The Purchasing Managers Index™ (PMI™) from Standard Bank revealed that business activity in Mozambique fell to its lowest level in seven months – from 51.9 points in July, the highest in 13 months, to the basic index of 50.4 in August.
The data is contained in the Monthly Report consulted this Tuesday, 12 September, by DE, which also highlights that the rates of expansion of activities and new business also fell after the records seen in July.
According to Standard Bank, the main figure calculated by the survey is the Purchasing Managers’ Index™ (PMI™), in which values above 50.0 point to an improvement in business conditions in the previous month, while values below 50.0 show a deterioration.
“The decline in the PMI led to a significant slowdown in new business growth, which recorded the lowest figure of the current seven-month expansion period. Several panellists indicated difficulties in acquiring new work, although others managed to secure new clients. However, it should be noted that the weaker rise in sales followed the most solid recovery of the last 14 months in July,” says the report.
According to Standard Bank Mozambique, pointing to the PMI index, Mozambican companies saw less pressure on spending in the period under review as the slight drop in purchase prices helped to offset a further increase in wages. As a result, “companies once again recorded an increase in sales prices, albeit a moderate one”.
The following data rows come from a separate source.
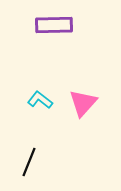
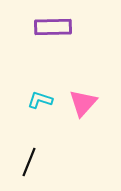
purple rectangle: moved 1 px left, 2 px down
cyan L-shape: rotated 20 degrees counterclockwise
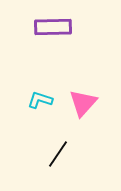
black line: moved 29 px right, 8 px up; rotated 12 degrees clockwise
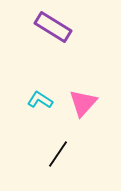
purple rectangle: rotated 33 degrees clockwise
cyan L-shape: rotated 15 degrees clockwise
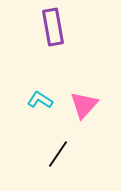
purple rectangle: rotated 48 degrees clockwise
pink triangle: moved 1 px right, 2 px down
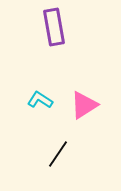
purple rectangle: moved 1 px right
pink triangle: rotated 16 degrees clockwise
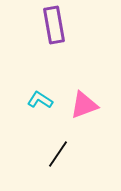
purple rectangle: moved 2 px up
pink triangle: rotated 12 degrees clockwise
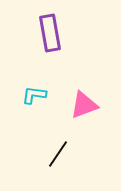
purple rectangle: moved 4 px left, 8 px down
cyan L-shape: moved 6 px left, 5 px up; rotated 25 degrees counterclockwise
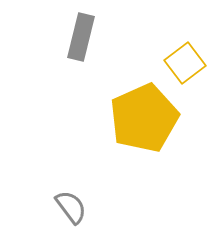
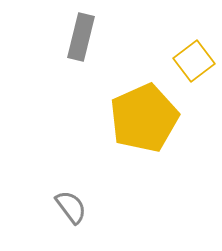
yellow square: moved 9 px right, 2 px up
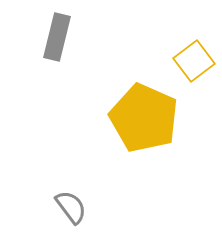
gray rectangle: moved 24 px left
yellow pentagon: rotated 24 degrees counterclockwise
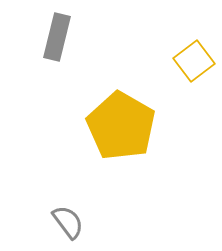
yellow pentagon: moved 23 px left, 8 px down; rotated 6 degrees clockwise
gray semicircle: moved 3 px left, 15 px down
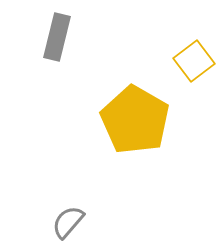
yellow pentagon: moved 14 px right, 6 px up
gray semicircle: rotated 102 degrees counterclockwise
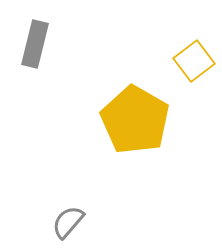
gray rectangle: moved 22 px left, 7 px down
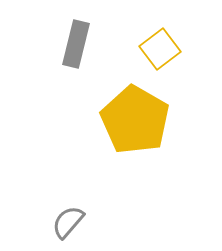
gray rectangle: moved 41 px right
yellow square: moved 34 px left, 12 px up
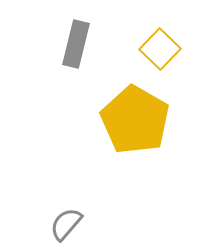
yellow square: rotated 9 degrees counterclockwise
gray semicircle: moved 2 px left, 2 px down
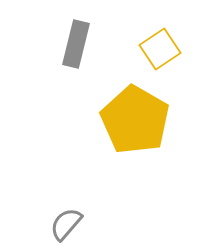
yellow square: rotated 12 degrees clockwise
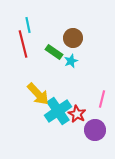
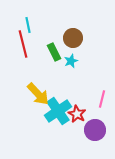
green rectangle: rotated 30 degrees clockwise
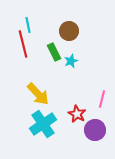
brown circle: moved 4 px left, 7 px up
cyan cross: moved 15 px left, 13 px down
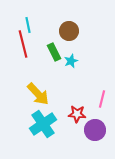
red star: rotated 24 degrees counterclockwise
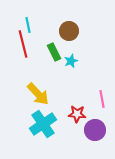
pink line: rotated 24 degrees counterclockwise
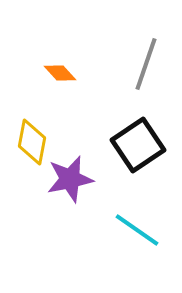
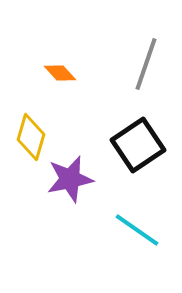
yellow diamond: moved 1 px left, 5 px up; rotated 6 degrees clockwise
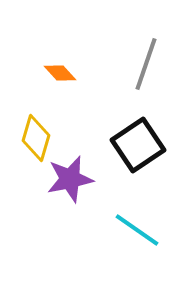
yellow diamond: moved 5 px right, 1 px down
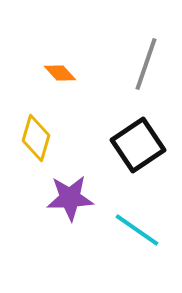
purple star: moved 19 px down; rotated 9 degrees clockwise
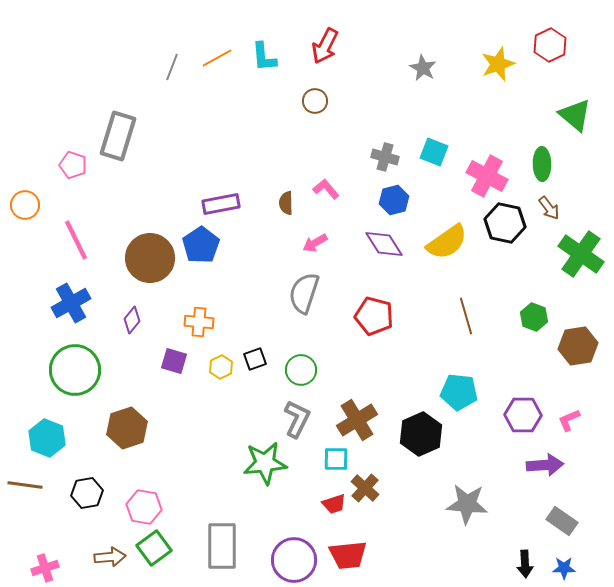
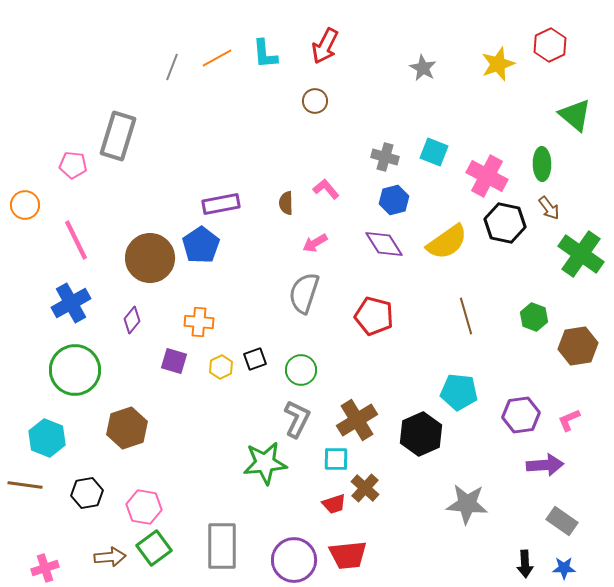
cyan L-shape at (264, 57): moved 1 px right, 3 px up
pink pentagon at (73, 165): rotated 12 degrees counterclockwise
purple hexagon at (523, 415): moved 2 px left; rotated 9 degrees counterclockwise
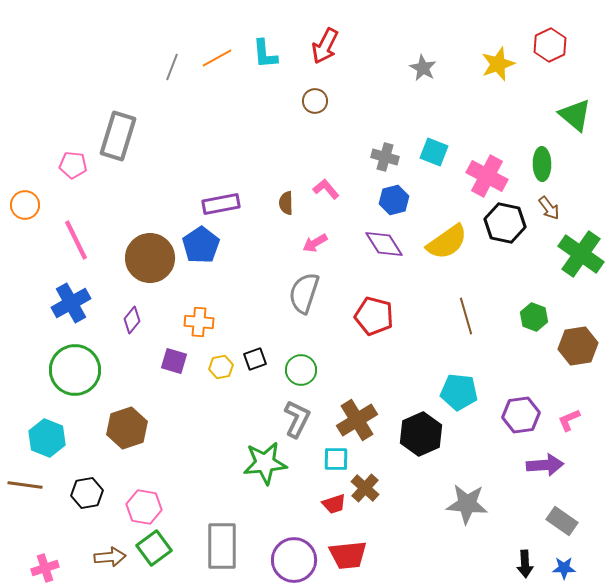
yellow hexagon at (221, 367): rotated 15 degrees clockwise
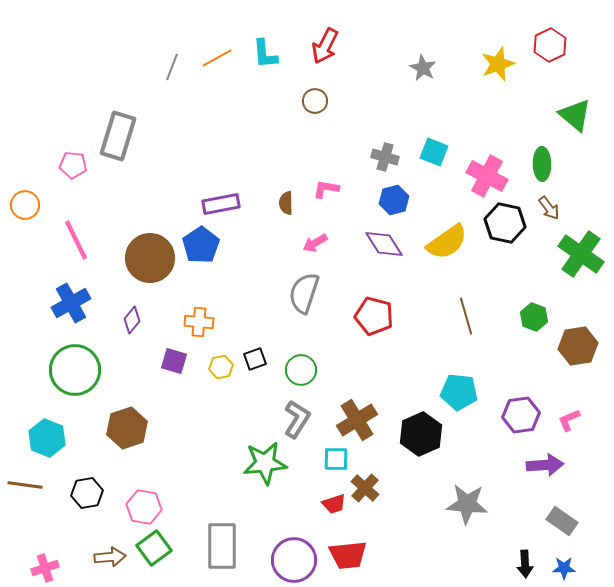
pink L-shape at (326, 189): rotated 40 degrees counterclockwise
gray L-shape at (297, 419): rotated 6 degrees clockwise
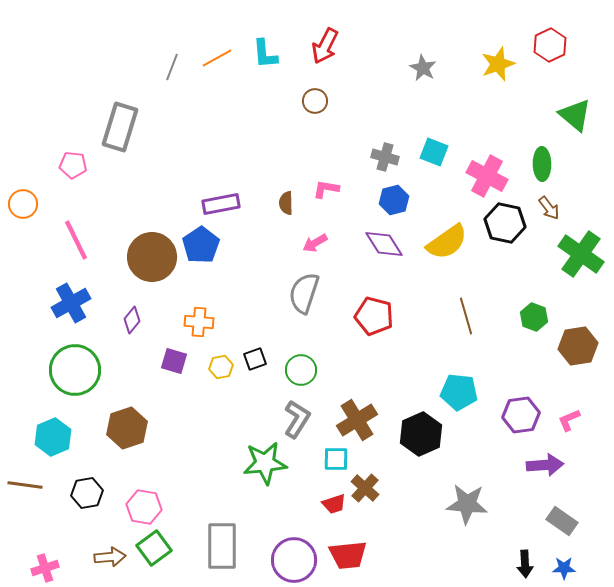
gray rectangle at (118, 136): moved 2 px right, 9 px up
orange circle at (25, 205): moved 2 px left, 1 px up
brown circle at (150, 258): moved 2 px right, 1 px up
cyan hexagon at (47, 438): moved 6 px right, 1 px up; rotated 15 degrees clockwise
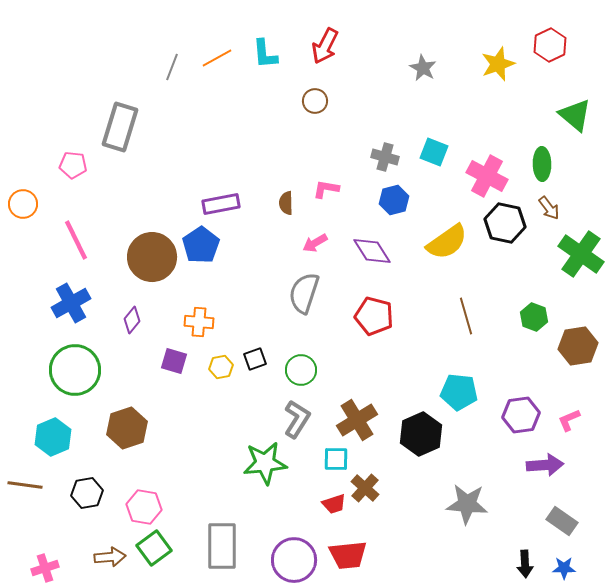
purple diamond at (384, 244): moved 12 px left, 7 px down
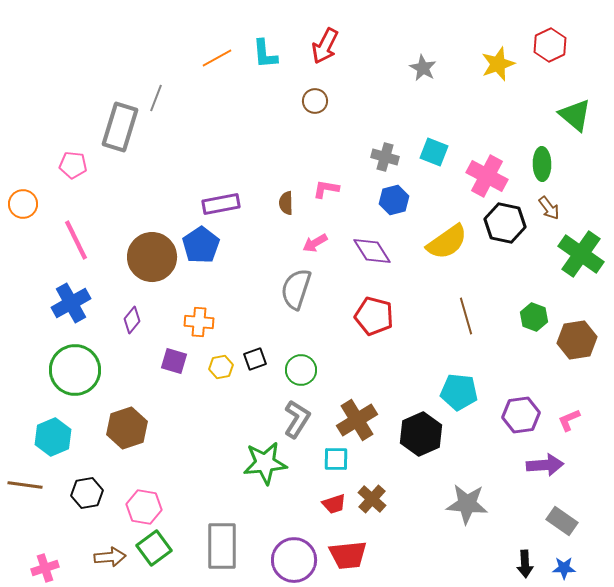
gray line at (172, 67): moved 16 px left, 31 px down
gray semicircle at (304, 293): moved 8 px left, 4 px up
brown hexagon at (578, 346): moved 1 px left, 6 px up
brown cross at (365, 488): moved 7 px right, 11 px down
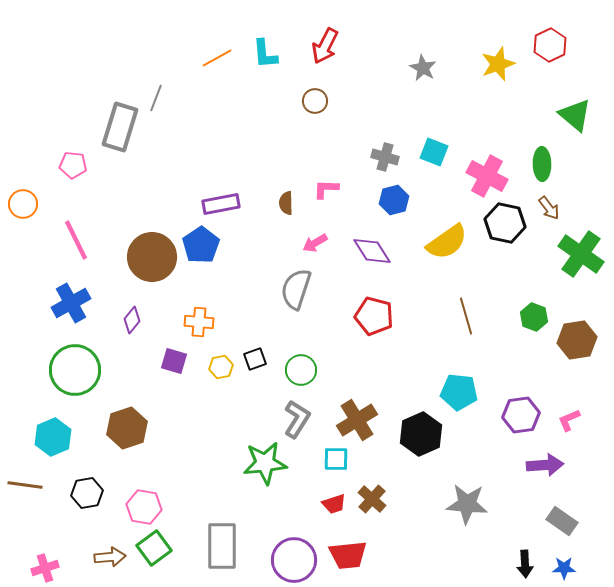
pink L-shape at (326, 189): rotated 8 degrees counterclockwise
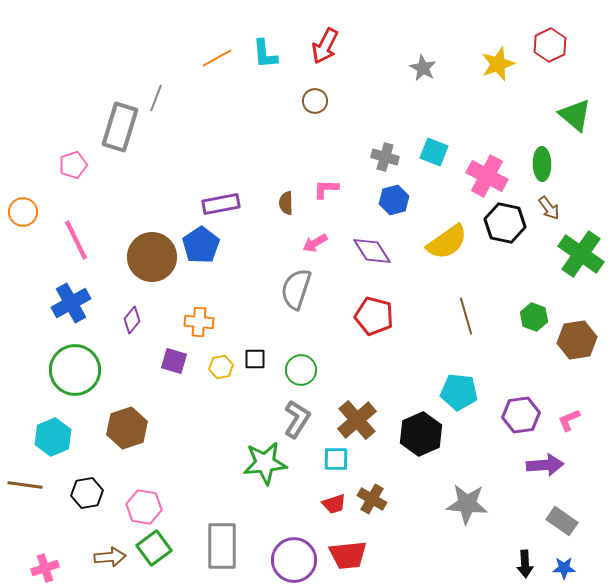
pink pentagon at (73, 165): rotated 24 degrees counterclockwise
orange circle at (23, 204): moved 8 px down
black square at (255, 359): rotated 20 degrees clockwise
brown cross at (357, 420): rotated 9 degrees counterclockwise
brown cross at (372, 499): rotated 12 degrees counterclockwise
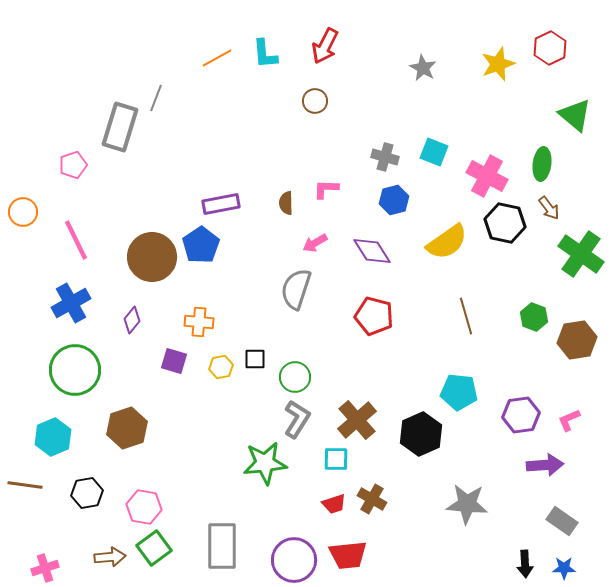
red hexagon at (550, 45): moved 3 px down
green ellipse at (542, 164): rotated 8 degrees clockwise
green circle at (301, 370): moved 6 px left, 7 px down
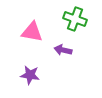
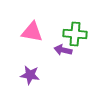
green cross: moved 15 px down; rotated 15 degrees counterclockwise
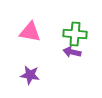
pink triangle: moved 2 px left
purple arrow: moved 9 px right, 2 px down
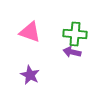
pink triangle: rotated 10 degrees clockwise
purple star: rotated 18 degrees clockwise
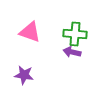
purple star: moved 6 px left; rotated 18 degrees counterclockwise
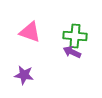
green cross: moved 2 px down
purple arrow: rotated 12 degrees clockwise
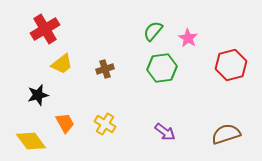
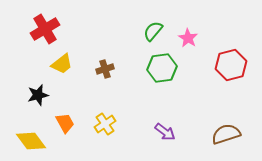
yellow cross: rotated 25 degrees clockwise
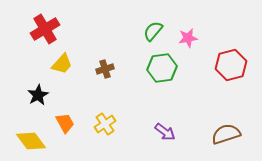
pink star: rotated 30 degrees clockwise
yellow trapezoid: rotated 10 degrees counterclockwise
black star: rotated 15 degrees counterclockwise
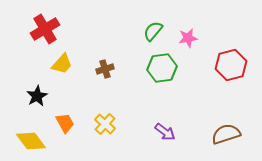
black star: moved 1 px left, 1 px down
yellow cross: rotated 15 degrees counterclockwise
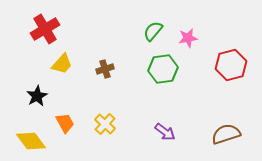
green hexagon: moved 1 px right, 1 px down
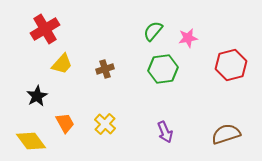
purple arrow: rotated 30 degrees clockwise
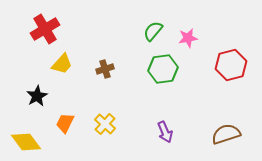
orange trapezoid: rotated 125 degrees counterclockwise
yellow diamond: moved 5 px left, 1 px down
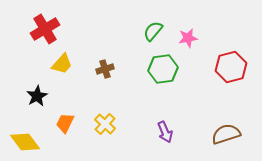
red hexagon: moved 2 px down
yellow diamond: moved 1 px left
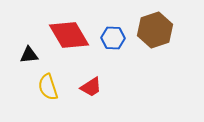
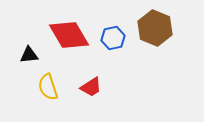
brown hexagon: moved 2 px up; rotated 20 degrees counterclockwise
blue hexagon: rotated 15 degrees counterclockwise
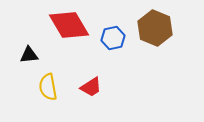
red diamond: moved 10 px up
yellow semicircle: rotated 8 degrees clockwise
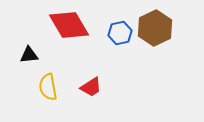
brown hexagon: rotated 12 degrees clockwise
blue hexagon: moved 7 px right, 5 px up
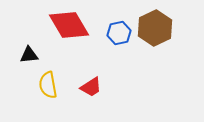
blue hexagon: moved 1 px left
yellow semicircle: moved 2 px up
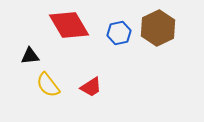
brown hexagon: moved 3 px right
black triangle: moved 1 px right, 1 px down
yellow semicircle: rotated 28 degrees counterclockwise
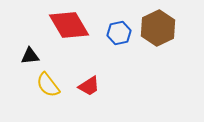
red trapezoid: moved 2 px left, 1 px up
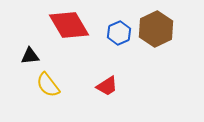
brown hexagon: moved 2 px left, 1 px down
blue hexagon: rotated 10 degrees counterclockwise
red trapezoid: moved 18 px right
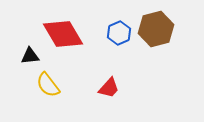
red diamond: moved 6 px left, 9 px down
brown hexagon: rotated 12 degrees clockwise
red trapezoid: moved 2 px right, 2 px down; rotated 15 degrees counterclockwise
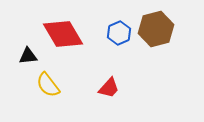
black triangle: moved 2 px left
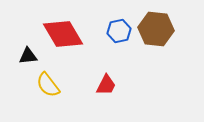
brown hexagon: rotated 20 degrees clockwise
blue hexagon: moved 2 px up; rotated 10 degrees clockwise
red trapezoid: moved 3 px left, 3 px up; rotated 15 degrees counterclockwise
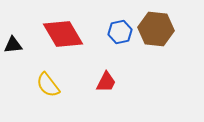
blue hexagon: moved 1 px right, 1 px down
black triangle: moved 15 px left, 11 px up
red trapezoid: moved 3 px up
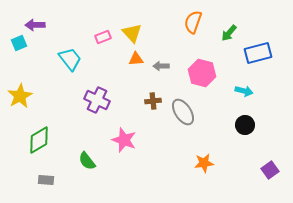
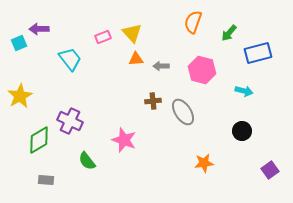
purple arrow: moved 4 px right, 4 px down
pink hexagon: moved 3 px up
purple cross: moved 27 px left, 21 px down
black circle: moved 3 px left, 6 px down
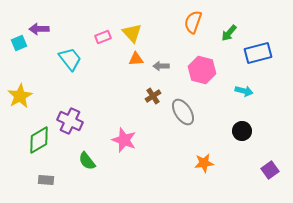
brown cross: moved 5 px up; rotated 28 degrees counterclockwise
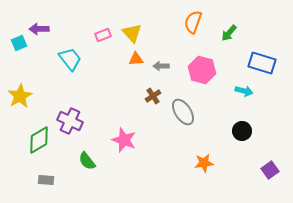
pink rectangle: moved 2 px up
blue rectangle: moved 4 px right, 10 px down; rotated 32 degrees clockwise
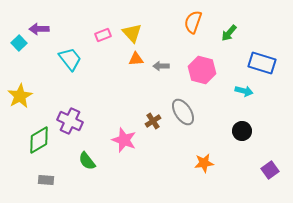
cyan square: rotated 21 degrees counterclockwise
brown cross: moved 25 px down
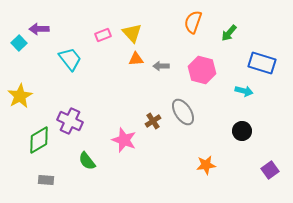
orange star: moved 2 px right, 2 px down
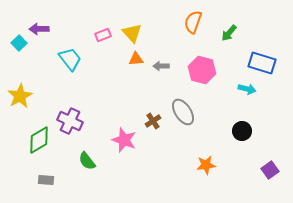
cyan arrow: moved 3 px right, 2 px up
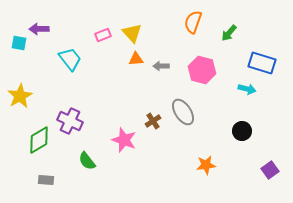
cyan square: rotated 35 degrees counterclockwise
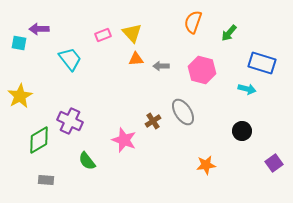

For the chief economist at Standard Bank in Mozambique, Fáusio Mussá, this slowdown mainly reflects a sharp drop in the growth of production and new orders, but with job creation registering a moderate increase. In addition, “sales prices and the means of production increased, but more slowly, suggesting a further easing of inflation”.
“Even so, having remained above the reference value of 50, the August PMI suggests that economic activity continues to recover gradually,” emphasised Mussá.
The chief economist at Standard Bank de Moçambique also explained that, in the first half of 2023, a more restrictive policy was generally observed, translated into a pronounced increase in the reserve requirement coefficients, which is expected to produce the desired effect of a slowdown in inflation in the second half of the year, but accompanied by a slowdown in Gross Domestic Product (GDP) that excluded the natural resources sector. Nevertheless, “inflation, which stood at 5.7 per cent year-on-year in July, should have fallen to 5.5 per cent year-on-year in August, in a context of exchange rate stability and the seasonal fall in food inflation”.
In this sense, Fáusio Mussá believes that the combined effect of monetary policy and the fiscal containment measures implemented to resolve wage bill issues and domestic state debt pressures could result in a further slowdown in GDP growth outside the natural resources sector this year.
“GDP growth excluding natural resources decelerated to 2.6 per cent in the first half of 2023 year-on-year, following growth of 3.4 per cent in the second half of 2022 and 4.3 per cent in the first half of 2022. At this point, a slower growth in GDP excluding the natural resources sector seems inevitable, to help alleviate the pressures associated with liquidity in foreign currency, thus promoting the maintenance of the stability of the metical, in a context of ongoing reforms in the foreign exchange market, and a further slowdown in inflation,” he concluded.